Reproduce the entries below word for word, from the first line up to and including the line containing "Indicated: 4,44".

++++++++++++++++++++

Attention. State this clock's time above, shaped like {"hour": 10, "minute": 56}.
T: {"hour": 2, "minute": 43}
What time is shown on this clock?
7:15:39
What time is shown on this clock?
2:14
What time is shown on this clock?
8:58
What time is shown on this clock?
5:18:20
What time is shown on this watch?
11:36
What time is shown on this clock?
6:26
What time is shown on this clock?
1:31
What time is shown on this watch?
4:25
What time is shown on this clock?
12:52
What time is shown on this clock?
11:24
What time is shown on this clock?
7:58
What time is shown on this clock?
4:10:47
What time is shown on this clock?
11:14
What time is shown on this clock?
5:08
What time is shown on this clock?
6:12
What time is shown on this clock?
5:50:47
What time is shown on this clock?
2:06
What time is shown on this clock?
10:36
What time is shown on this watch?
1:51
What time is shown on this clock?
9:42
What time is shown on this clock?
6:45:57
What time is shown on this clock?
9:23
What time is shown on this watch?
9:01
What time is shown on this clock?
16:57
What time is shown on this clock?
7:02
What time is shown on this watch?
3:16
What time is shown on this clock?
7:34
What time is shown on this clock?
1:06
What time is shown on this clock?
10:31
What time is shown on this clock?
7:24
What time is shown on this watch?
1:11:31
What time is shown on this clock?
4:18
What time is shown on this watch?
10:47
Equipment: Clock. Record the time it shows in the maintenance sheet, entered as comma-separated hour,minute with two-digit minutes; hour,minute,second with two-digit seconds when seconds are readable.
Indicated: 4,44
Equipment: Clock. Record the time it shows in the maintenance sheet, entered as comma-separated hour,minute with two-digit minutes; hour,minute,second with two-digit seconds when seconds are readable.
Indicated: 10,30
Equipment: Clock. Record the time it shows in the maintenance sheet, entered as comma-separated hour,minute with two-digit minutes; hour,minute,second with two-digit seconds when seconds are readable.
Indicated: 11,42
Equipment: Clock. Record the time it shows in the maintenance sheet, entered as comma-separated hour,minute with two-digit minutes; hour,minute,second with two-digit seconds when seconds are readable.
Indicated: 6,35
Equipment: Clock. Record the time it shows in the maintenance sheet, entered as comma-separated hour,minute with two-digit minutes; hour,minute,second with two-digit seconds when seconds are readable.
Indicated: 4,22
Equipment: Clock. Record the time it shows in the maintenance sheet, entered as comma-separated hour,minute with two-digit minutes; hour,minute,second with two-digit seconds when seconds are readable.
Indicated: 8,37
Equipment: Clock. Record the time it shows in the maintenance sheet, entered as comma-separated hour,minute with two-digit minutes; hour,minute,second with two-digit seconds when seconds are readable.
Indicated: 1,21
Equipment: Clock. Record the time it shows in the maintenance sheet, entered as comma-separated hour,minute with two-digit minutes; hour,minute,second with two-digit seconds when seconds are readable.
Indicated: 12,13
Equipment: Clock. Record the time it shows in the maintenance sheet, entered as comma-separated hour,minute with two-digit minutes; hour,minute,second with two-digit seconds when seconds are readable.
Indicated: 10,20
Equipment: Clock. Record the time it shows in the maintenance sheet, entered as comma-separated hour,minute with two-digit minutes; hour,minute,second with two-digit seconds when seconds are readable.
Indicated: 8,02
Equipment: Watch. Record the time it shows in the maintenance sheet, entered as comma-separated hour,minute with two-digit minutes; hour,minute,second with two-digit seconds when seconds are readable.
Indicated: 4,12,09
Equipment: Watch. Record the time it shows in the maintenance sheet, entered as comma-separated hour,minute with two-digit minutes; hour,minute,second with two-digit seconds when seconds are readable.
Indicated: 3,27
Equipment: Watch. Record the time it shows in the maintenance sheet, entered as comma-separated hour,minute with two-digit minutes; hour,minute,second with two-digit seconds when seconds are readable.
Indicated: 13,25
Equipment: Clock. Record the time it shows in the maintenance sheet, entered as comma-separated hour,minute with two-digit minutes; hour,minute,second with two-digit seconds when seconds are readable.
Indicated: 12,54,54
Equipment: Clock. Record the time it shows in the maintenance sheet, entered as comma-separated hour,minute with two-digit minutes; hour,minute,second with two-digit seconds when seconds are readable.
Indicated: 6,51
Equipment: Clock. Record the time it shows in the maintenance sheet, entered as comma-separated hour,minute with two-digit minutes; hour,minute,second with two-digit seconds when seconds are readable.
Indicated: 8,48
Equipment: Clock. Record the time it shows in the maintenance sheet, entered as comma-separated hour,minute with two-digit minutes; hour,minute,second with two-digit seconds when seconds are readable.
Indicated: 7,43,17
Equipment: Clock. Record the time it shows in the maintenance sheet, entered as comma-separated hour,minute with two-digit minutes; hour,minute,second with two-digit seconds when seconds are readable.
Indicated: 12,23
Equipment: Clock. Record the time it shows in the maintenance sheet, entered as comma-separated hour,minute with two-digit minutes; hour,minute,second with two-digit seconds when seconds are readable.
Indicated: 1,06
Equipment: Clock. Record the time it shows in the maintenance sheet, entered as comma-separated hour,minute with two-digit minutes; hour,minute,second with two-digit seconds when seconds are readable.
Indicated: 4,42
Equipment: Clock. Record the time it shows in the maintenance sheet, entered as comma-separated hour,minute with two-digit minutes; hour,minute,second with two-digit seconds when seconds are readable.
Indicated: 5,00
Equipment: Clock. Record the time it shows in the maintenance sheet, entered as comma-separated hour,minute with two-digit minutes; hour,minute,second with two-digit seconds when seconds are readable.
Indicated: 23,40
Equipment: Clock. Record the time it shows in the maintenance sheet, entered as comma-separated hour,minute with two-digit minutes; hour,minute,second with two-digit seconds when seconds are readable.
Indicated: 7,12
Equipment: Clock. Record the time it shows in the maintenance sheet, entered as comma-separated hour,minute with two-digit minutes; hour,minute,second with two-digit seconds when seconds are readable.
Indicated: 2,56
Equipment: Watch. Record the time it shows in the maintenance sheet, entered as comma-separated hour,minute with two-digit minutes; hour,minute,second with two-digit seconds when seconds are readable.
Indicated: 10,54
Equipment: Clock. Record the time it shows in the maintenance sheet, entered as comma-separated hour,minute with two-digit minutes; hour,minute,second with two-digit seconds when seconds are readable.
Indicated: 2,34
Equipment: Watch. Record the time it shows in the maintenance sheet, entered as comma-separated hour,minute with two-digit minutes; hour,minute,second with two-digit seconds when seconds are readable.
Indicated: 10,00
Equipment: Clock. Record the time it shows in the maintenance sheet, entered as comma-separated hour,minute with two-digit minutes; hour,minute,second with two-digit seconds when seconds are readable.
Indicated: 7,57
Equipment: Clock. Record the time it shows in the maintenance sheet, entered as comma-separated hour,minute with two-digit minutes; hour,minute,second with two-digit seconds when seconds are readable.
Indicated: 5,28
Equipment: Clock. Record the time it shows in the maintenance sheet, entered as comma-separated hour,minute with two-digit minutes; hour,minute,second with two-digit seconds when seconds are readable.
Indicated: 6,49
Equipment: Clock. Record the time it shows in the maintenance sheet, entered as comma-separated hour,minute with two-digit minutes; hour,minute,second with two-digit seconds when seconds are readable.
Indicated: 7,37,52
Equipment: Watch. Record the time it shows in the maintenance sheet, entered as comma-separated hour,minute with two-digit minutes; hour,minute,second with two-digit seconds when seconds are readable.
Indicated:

++++++++++++++++++++

◆ **WRITTEN RESPONSE**:
Attention. State this clock's time above, shaped like {"hour": 10, "minute": 56}.
T: {"hour": 2, "minute": 43}
What time is shown on this clock?
7:15:39
What time is shown on this clock?
2:14
What time is shown on this clock?
8:58
What time is shown on this clock?
5:18:20
What time is shown on this watch?
11:36
What time is shown on this clock?
6:26
What time is shown on this clock?
1:31
What time is shown on this watch?
4:25
What time is shown on this clock?
12:52
What time is shown on this clock?
11:24
What time is shown on this clock?
7:58
What time is shown on this clock?
4:10:47
What time is shown on this clock?
11:14
What time is shown on this clock?
5:08
What time is shown on this clock?
6:12
What time is shown on this clock?
5:50:47
What time is shown on this clock?
2:06
What time is shown on this clock?
10:36
What time is shown on this watch?
1:51
What time is shown on this clock?
9:42
What time is shown on this clock?
6:45:57
What time is shown on this clock?
9:23
What time is shown on this watch?
9:01
What time is shown on this clock?
16:57
What time is shown on this clock?
7:02
What time is shown on this watch?
3:16
What time is shown on this clock?
7:34
What time is shown on this clock?
1:06
What time is shown on this clock?
10:31
What time is shown on this clock?
7:24
What time is shown on this watch?
1:11:31
What time is shown on this clock?
4:18
What time is shown on this watch?
10:47
Equipment: Clock. Record the time it shows in the maintenance sheet, entered as comma-separated hour,minute with two-digit minutes; hour,minute,second with two-digit seconds when seconds are readable.
Indicated: 4,44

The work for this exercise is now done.